The saga of unfinished buildings

The University of the Philippines Los Baños celebrates its 107th Loyalty Day and Alumni Homecoming this week, which kicked off with the annual alumni parade last Sunday, bringing back hundreds of the university’s alumni to their old haunts on the UPLB campus. Among the things that would have easily caught the visitor’s eyes are several shells of buildings and major constructions that have remained unfinished for years. These include a planned new university library and knowledge center that was started five years ago and remains a raw concrete shell to this date; the economic development studies building of the College of Economics and Management (CEM), which broke ground in January 2023 and also remains a bare concrete shell; the graduate school dormitory, which appears nearly finished but has remained idle and unused, years after construction began; the long-standing excavation of the university track and field grounds, which has been fenced off from public view for years; and still more around campus.
What these unfinished buildings and constructions have in common, we’re told, is that they are all being implemented by the now-infamous Department of Public Works and Highways. Meanwhile, UPLB recently had a groundbreaking and soft launch of a student coop dormitory, and Chancellor Jose V. Camacho Jr. is quick to add that this project is not being done by the DPWH, as if to reassure us that the project will be done on time and done right. It makes one’s blood boil to see great losses from construction stoppages of UPLB buildings (and many similar DPWH projects nationwide), yet for many years, so many ghost and substandard flood control projects have been quickly certified for full payment.

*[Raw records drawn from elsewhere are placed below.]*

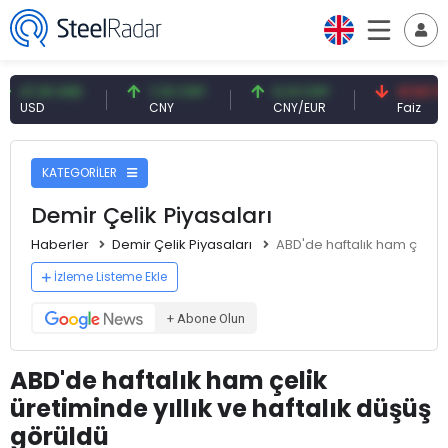
61 USD
7,10 CNY
0,13 CNY
41,53 TRY
D
CNY
CNY/EUR
Faiz
KATEGORİLER
Demir Çelik Piyasaları
Haberler
Demir Çelik Piyasaları
ABD'de haftalık ham çelik ü
İzleme Listeme Ekle
+ Abone Olun
ABD'de haftalık ham çelik
üretiminde yıllık ve haftalık düşüş
görüldü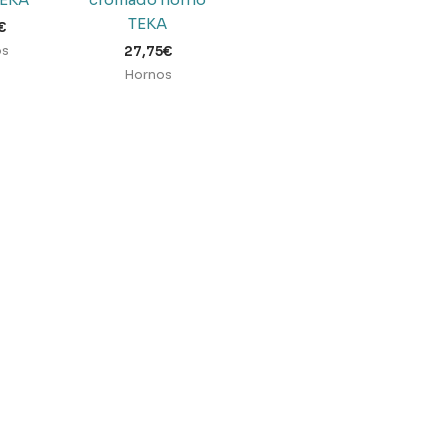
TEKA
€
os
27,75
€
Hornos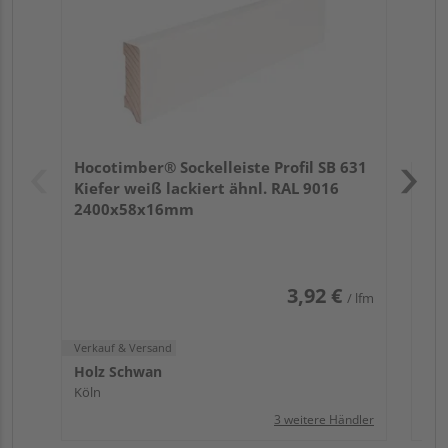
Verk
Hol
Hocotimber® Sockelleiste Profil SB 631
Köl
Kiefer weiß lackiert ähnl. RAL 9016
2400x58x16mm
3,92 €
/ lfm
Verkauf & Versand
Holz Schwan
Köln
3 weitere Händler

Why has this experience with unfinished buildings been all too common, including and especially in UP, a government institution by virtue of its being the premier state university? There are several reasons. At the outset, fragmented project ownership and accountability, where the end-user (UPLB) and the implementing agency (DPWH) are two different entities, lead to coordination breakdowns, especially when there are design changes, site issues, or procurement delays. UPLB cannot directly fix implementation issues or rebid the project because the budget and contract are with DPWH, which seems to feel no urgency to push for prompt project completion, especially when it’s outside its own premises or political priorities.
Commission on Audit (COA) reports give us other reasons. All too common and persistent are problems with the contractor abandoning a project when costs escalate, or at worst, when there is bad faith to begin with. Contractors commonly bid very low to win contracts, expecting to argue for increases once underway, and then walk away when the desired increases are not granted. Replacing defaulting contractors is a tedious process that can take DPWH years. By the time rebidding happens, prices would have risen and the appropriated budget is no longer sufficient, leading to indefinite suspension.
Procurement and auditing bottlenecks also arise from actions of COA itself, such as when minor contract variations or additional works require COA clearance and DBM fund releases, often taking months. The DPWH has also been reported to have frozen project disbursements when COA flagged procedural lapses, wary of possible disallowances. Some projects have remained unfinished for years simply because of pending COA observations or contractor appeals, for which no clear resolution mechanisms to untangle stalemates exist.
And then there are discontinuities that arise from leadership changes and the realignment of political support and funding priorities. This arises when projects are started as congressional insertions or local realignments, which succeeding legislators or administrators may decide to abandon. At UPLB, the CEM building was initiated by a legislator who is among its alumni, but whose influence diminished when the political leadership changed. Budgets for other UPLB buildings were apparently reallocated to “priority infrastructure” elsewhere, which could well have included spurious flood control projects. There have also been cases where DPWH’s school or office building specifications fail to meet UP’s higher construction standards (like for laboratories), leading UP engineers to refuse acceptance of the finished work, citing structural or functional deficiencies.
Long before the flood control scandal broke out, the DPWH had already earned for itself a bad name and had shown why other government entities like UP and many others ought to have the leeway to implement their infrastructure projects themselves. Why keep insisting that we all rely on a department that has proven itself unreliable, and worse, untrustworthy, for so long?